No meio de tudo isto, existem claramente ferramentas apresentadas por Kalbach que considero particularmente relevantes para o Design de Experiência, uma delas é o User Story Mapping (p.214), que é fundamental na modelação de modelos mentais no uso de aplicações. Não é uma ideia original sua, vem de trás, de Lucy e Larry Constantine ou Jeff Patton, e gosto particularmente da proposta aqui trazida de Steve Rogalsky (ver imagem abaixo) :
Este Story Map funciona muito bem no suporte do alinhamento das tarefas com a experiência que se pretende criar com a aplicação.
Passos para a criação do User Story Map:
Frame the idea: As a team, discuss why you are building the product. Identify and record the benefits and prob- lems it solves. Also decide on who you are building the product for. Write your responses down at the top of the map.
Map the big picture: Illustrate the flow of the solution chronologically, including details about specific actions. If possible, include the pains and joys users have today to inform your development decisions.
Explore: Use the map to facilitate conversations about desired outcomes and the intended experience. Describe the features to support users and record them as stories on the map. Sketch solutions as needed, and go back and interview customers as well.
Create a release strategy: Break the user stories into different releases, starting with the minimum that’s necessary to reach the desired outcome.
Build, measure, learn: As development progresses, track the team’s learning against the user story map. Keep it in a visible place and refer back to it often.
A construção em papel físico com quadro a que todos podem aceder e discutir é muito mais interessante do que a versão meramente digital.
Outra das mais valias apresentadas neste livro é a enorme defesa da figura de workshop para desenvolver o design, ou seja, a figura participativa e colaborativa do desenhar, criar e construir. Ao longo de todo o livro são expostos vários modelos para conceber oficinas e momentos de brainstorm e colaboração, algo que é fundamental no design de UX, já que não é algo que possa ficar ao alcance do mero designer isolado.
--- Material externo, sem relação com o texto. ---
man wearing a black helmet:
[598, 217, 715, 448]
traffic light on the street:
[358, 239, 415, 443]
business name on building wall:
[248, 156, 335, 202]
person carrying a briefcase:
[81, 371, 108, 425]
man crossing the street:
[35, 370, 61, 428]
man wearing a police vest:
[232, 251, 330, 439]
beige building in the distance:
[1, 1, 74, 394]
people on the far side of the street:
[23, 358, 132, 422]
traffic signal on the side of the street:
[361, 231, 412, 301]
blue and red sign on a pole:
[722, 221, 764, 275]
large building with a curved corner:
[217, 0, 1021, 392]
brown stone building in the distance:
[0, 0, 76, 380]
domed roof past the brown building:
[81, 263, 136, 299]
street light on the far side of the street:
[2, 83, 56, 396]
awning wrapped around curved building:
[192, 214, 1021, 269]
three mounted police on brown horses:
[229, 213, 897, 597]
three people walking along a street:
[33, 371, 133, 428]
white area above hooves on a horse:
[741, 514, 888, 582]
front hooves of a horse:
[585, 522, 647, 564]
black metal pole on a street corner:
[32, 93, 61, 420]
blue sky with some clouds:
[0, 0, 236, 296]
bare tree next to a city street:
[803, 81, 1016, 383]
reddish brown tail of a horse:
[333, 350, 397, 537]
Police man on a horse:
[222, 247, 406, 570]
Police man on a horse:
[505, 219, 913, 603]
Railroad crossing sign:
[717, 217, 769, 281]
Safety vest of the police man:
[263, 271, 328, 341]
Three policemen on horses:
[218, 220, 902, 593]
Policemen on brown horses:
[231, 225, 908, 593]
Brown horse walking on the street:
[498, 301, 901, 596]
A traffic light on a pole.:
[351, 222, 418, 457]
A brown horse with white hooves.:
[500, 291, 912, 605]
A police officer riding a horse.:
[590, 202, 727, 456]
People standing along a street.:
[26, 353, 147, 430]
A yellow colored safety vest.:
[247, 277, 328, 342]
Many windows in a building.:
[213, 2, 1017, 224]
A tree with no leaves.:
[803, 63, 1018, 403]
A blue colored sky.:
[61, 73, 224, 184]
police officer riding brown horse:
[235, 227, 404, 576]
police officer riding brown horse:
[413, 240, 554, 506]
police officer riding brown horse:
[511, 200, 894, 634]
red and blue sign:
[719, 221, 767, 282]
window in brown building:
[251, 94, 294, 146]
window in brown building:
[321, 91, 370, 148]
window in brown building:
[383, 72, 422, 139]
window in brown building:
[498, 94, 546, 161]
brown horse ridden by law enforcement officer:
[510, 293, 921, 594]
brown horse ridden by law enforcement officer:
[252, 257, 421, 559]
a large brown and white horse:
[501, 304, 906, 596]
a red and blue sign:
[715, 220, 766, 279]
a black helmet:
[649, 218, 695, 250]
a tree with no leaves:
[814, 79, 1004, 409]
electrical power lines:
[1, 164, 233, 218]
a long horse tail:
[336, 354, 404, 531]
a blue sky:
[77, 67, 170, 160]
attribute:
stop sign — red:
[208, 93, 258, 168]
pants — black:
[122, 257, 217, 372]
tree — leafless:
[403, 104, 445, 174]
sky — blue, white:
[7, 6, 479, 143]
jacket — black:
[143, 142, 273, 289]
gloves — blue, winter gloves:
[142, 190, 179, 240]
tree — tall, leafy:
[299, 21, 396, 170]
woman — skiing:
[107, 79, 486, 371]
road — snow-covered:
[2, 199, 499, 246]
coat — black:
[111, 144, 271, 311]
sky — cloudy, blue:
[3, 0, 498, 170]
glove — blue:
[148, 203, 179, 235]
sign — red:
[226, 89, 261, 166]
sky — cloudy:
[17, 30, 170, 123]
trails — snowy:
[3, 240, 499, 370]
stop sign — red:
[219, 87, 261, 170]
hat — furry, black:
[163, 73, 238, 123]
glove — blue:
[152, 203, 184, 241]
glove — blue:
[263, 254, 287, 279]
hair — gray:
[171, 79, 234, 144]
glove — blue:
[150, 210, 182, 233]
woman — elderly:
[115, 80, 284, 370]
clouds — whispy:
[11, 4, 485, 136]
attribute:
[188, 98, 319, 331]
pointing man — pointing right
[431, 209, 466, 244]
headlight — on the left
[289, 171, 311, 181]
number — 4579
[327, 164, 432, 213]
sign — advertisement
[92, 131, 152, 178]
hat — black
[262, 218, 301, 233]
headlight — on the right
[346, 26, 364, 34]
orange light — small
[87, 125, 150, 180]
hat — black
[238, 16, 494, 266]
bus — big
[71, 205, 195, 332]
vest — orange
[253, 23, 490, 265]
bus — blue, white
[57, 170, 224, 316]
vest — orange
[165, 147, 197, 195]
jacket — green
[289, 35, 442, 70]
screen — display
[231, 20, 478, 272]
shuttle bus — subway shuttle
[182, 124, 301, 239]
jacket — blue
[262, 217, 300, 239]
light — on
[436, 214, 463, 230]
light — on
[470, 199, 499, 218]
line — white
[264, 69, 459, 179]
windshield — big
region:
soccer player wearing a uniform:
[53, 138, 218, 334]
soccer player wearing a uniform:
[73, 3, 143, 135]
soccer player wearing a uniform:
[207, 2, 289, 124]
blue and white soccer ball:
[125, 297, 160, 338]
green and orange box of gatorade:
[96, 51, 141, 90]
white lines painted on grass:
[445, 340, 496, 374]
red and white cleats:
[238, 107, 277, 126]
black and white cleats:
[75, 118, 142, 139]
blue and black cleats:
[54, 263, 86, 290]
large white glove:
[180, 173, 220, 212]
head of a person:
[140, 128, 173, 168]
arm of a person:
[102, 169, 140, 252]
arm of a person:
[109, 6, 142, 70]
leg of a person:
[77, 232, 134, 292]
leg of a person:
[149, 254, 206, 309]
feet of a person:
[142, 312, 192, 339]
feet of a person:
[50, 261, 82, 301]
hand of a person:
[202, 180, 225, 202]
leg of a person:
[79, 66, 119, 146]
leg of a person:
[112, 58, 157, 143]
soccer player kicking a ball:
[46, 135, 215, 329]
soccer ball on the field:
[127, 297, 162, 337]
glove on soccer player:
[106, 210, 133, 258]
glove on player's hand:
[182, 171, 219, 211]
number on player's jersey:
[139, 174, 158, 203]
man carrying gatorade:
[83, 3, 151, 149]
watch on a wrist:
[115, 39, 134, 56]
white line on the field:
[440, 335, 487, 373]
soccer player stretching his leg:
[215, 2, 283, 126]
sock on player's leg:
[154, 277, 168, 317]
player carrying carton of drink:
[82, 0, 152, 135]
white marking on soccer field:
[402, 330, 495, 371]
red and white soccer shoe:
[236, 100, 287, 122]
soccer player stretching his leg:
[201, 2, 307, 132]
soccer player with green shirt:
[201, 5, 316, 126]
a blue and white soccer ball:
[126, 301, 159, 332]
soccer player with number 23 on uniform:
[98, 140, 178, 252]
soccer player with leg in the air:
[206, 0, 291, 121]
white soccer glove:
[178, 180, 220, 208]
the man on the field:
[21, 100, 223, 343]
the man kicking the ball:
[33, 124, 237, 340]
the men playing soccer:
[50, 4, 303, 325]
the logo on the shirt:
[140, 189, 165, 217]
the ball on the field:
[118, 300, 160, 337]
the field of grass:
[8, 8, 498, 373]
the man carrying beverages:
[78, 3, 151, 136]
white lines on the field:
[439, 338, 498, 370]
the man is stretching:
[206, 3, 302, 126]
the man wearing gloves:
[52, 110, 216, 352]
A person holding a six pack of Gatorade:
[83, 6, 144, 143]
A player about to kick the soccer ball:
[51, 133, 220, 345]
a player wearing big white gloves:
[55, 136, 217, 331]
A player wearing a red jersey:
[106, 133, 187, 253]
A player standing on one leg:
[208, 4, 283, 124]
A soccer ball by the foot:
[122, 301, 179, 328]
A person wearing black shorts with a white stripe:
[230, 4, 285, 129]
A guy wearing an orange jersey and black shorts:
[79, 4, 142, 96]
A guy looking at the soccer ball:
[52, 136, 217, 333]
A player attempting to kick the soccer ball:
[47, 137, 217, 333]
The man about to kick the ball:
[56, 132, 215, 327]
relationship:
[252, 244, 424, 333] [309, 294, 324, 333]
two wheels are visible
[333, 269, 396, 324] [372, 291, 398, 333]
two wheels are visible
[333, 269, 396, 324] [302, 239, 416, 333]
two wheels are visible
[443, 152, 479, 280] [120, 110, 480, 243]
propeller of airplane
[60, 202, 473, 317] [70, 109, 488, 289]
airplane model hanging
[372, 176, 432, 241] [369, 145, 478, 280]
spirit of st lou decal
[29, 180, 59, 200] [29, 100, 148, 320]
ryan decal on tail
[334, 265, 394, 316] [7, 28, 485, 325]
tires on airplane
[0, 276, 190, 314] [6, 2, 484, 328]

Workshop em que se promove um jogo com Journey Maps de uma aplicação com diferentes personas usadas por múltiplos designers.
Por outro lado, uma das demonstrações do falhanço da excessiva formalização proposta surge pela referência que o autor decide fazer à estrutura sintática de Evento, proposta por Philip Johnson-Laird, a propósito da desconstrução dos eventos narrativos (p.305), que só pode ter utilidade para uma máquina, ou seja implementação em inteligência artificial, já para o ser humano é irrelevante, já que não é possível para nós construir histórias a partir daquelas modelações narrativas, por estarem completamente arredadas do nosso modo de funcionamento cognitivo, capacitador da imaginação e da criação de histórias.
Útil para que uma máquina compreenda e desconstrua uma história, irrelevante para qualquer ser-humano que tente construir uma história.
No fundo, e isso mesmo surge em alguns exemplos dados, mais parece que o autor está a tentar apresentar modelos para gestão de complexidade de informação, e não para a criação de UX. E escrito isto, fui rever a introdução do livro, e obrigo-me aqui a alguma mea culpa, aí o autor acaba por dizer que o livro era mais para gestores e responsáveis pela organização. Só não sei se assim era, se foi assim que os editores decidiram promover o livro depois de analisar o que vinha lá dentro. Por isso, designers, especialmente designers de experiência atraídos pelo título do livro, abstenham-se.